::: DATA SUPPLIED :::

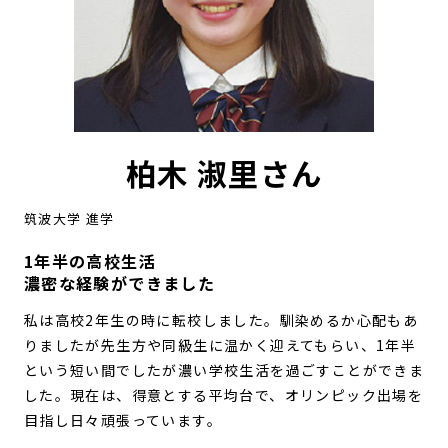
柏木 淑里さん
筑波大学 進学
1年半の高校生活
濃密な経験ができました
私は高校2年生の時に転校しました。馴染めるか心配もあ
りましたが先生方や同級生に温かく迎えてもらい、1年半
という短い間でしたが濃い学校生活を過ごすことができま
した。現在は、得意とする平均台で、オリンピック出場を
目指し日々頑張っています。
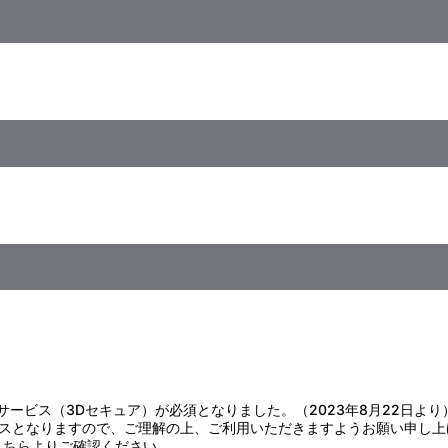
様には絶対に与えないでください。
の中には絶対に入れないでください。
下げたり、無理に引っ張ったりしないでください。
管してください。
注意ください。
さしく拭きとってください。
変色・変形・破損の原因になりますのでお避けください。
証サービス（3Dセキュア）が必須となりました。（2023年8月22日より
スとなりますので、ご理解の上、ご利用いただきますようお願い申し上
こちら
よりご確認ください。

:::
::: DATA SUPPLIED :::

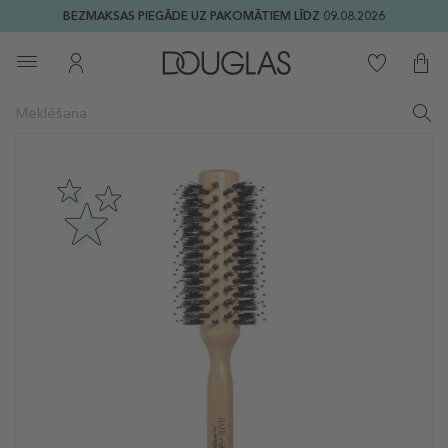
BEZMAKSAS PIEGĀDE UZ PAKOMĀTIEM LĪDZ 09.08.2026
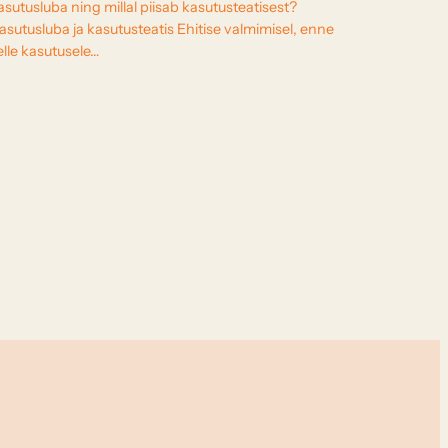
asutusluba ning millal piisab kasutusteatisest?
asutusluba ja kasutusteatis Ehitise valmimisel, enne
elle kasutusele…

:::

(DIRECTIVE) Extract every line above containing the word "asutusluba".

(YOUR RESPONSE)
asutusluba ning millal piisab kasutusteatisest?
asutusluba ja kasutusteatis Ehitise valmimisel, enne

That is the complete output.